| I will give my personal experience as an experienced engineer in FAANG - while trying to be very pragmatic from resources pov. Do this in the given order:
1. Add monitoring wherever you can. Not just the exceptions, but latencies, handled success/fail statuses, user flows from clicking on x to saving data on y etc. Create meaningful dashboards & alerts on them.
2. Add release canary process. If you have sufficient traffic, do an A/B test roll out. Have load balancer send 10% of traffic to new binary, 10% to old binary (and make it user sticky - so same user doesn't get bounced between different binaries) . You'd need to be mindful of caching (so version static assets etc).
3. Add tests to critical workflows. This part is usually the hardest to do and pay off is usually the longest but it's critical. However, only do this if your user flows are more or less settled and changes are limited. Also - before doing 3 - it'd be useful to identify the kind of bugs you see - is it client side bugs or server side bugs? Client side bugs are a pain in the ass overall as UX changes can render tests useless, but try to test critical components using a realistic user flow.

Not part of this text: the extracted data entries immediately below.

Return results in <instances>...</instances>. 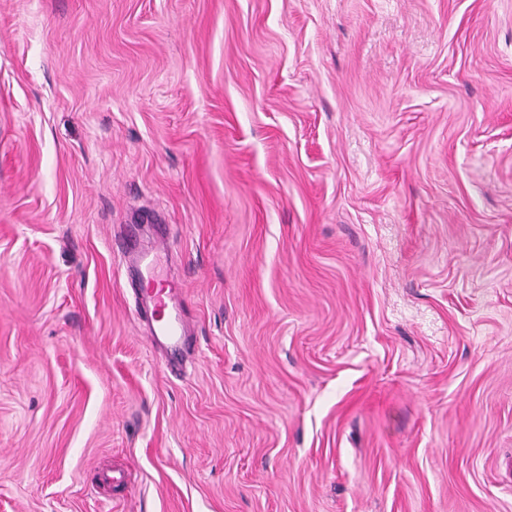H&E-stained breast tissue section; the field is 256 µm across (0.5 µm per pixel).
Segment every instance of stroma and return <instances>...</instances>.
<instances>
[{
	"label": "stroma",
	"mask_w": 512,
	"mask_h": 512,
	"mask_svg": "<svg viewBox=\"0 0 512 512\" xmlns=\"http://www.w3.org/2000/svg\"><path fill=\"white\" fill-rule=\"evenodd\" d=\"M0 512H512V0H0ZM138 296L151 308L155 321L156 336L166 339L171 346L178 350L184 337L183 318L179 304V289L172 285L167 288L145 289L135 288ZM158 309H164L165 315L156 319Z\"/></svg>",
	"instance_id": "35a3bbf8"
}]
</instances>
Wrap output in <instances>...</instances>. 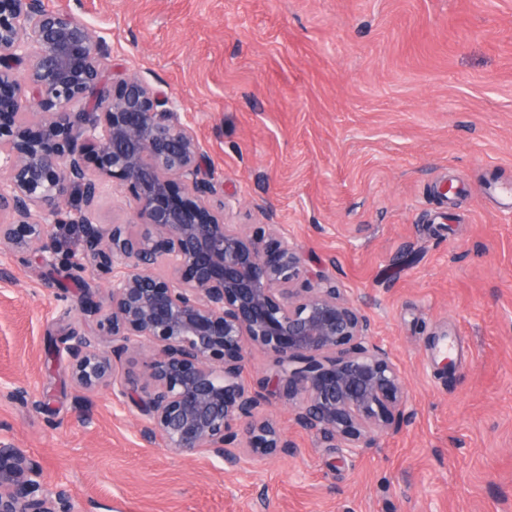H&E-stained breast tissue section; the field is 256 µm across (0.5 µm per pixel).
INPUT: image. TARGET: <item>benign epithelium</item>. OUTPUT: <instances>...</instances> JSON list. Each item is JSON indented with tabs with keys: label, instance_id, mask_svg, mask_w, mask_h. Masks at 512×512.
<instances>
[{
	"label": "benign epithelium",
	"instance_id": "1",
	"mask_svg": "<svg viewBox=\"0 0 512 512\" xmlns=\"http://www.w3.org/2000/svg\"><path fill=\"white\" fill-rule=\"evenodd\" d=\"M104 58L72 14L0 0V209L13 216L0 247L54 267L57 225L83 224L85 250L68 266L112 273L103 296L81 300L97 333L68 337L74 382L129 399L148 419L142 437L180 455L234 462L291 447L255 415L268 393L327 447L349 457L372 447L404 420L410 395L369 316L276 233L224 223L175 102L134 75L104 91ZM30 108L40 123L23 119ZM109 186L133 203L146 237L68 207L72 190L91 204ZM138 344L152 351L139 390L111 373ZM250 350L275 364L252 387L242 378ZM0 512L74 510L24 449L1 441Z\"/></svg>",
	"mask_w": 512,
	"mask_h": 512
}]
</instances>
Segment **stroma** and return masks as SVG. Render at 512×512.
Segmentation results:
<instances>
[{
    "label": "stroma",
    "instance_id": "1",
    "mask_svg": "<svg viewBox=\"0 0 512 512\" xmlns=\"http://www.w3.org/2000/svg\"><path fill=\"white\" fill-rule=\"evenodd\" d=\"M43 2L95 31L106 71L175 101L225 223L273 225L317 262L411 402L347 458L274 397L257 412L289 451L232 468L146 444L137 408L72 381L64 339L96 324L67 269L0 249V438L76 512H257L260 495L266 512H512V207L490 191L512 185V0ZM69 205L145 230L111 188Z\"/></svg>",
    "mask_w": 512,
    "mask_h": 512
}]
</instances>
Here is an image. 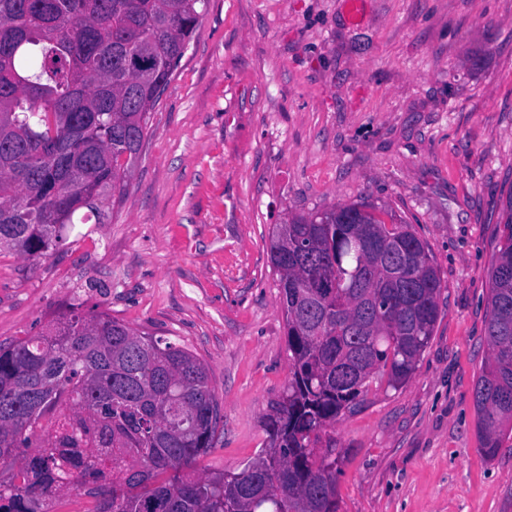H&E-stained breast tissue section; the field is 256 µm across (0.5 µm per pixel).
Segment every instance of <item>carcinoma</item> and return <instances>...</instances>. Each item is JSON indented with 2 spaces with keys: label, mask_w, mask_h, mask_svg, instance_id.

Also - as each bug shows up, definitely add a regression test for it (which would have caught some of your bugs that you said "repeat"). Remember - you need to adopt "swiss cheese model"[A] for catching bugs. Each layer will catch something with (1) being a catch all, and the more layers you have the better - but only over time. The guilt goes away once you start catching bugs before client notices them, or as soon as the bug happens. And as you do (3) and (2) your confidence will improve. Bugs are fact of human life - no human is perfect, and software is complex. The more complex it is from user interaction pov, the more likelyhood of a bug. Don't sweat, keep doing, keep improving over mid-term and long term, and they'll happen less. [A] https://en.wikipedia.org/wiki/Swiss_cheese_model |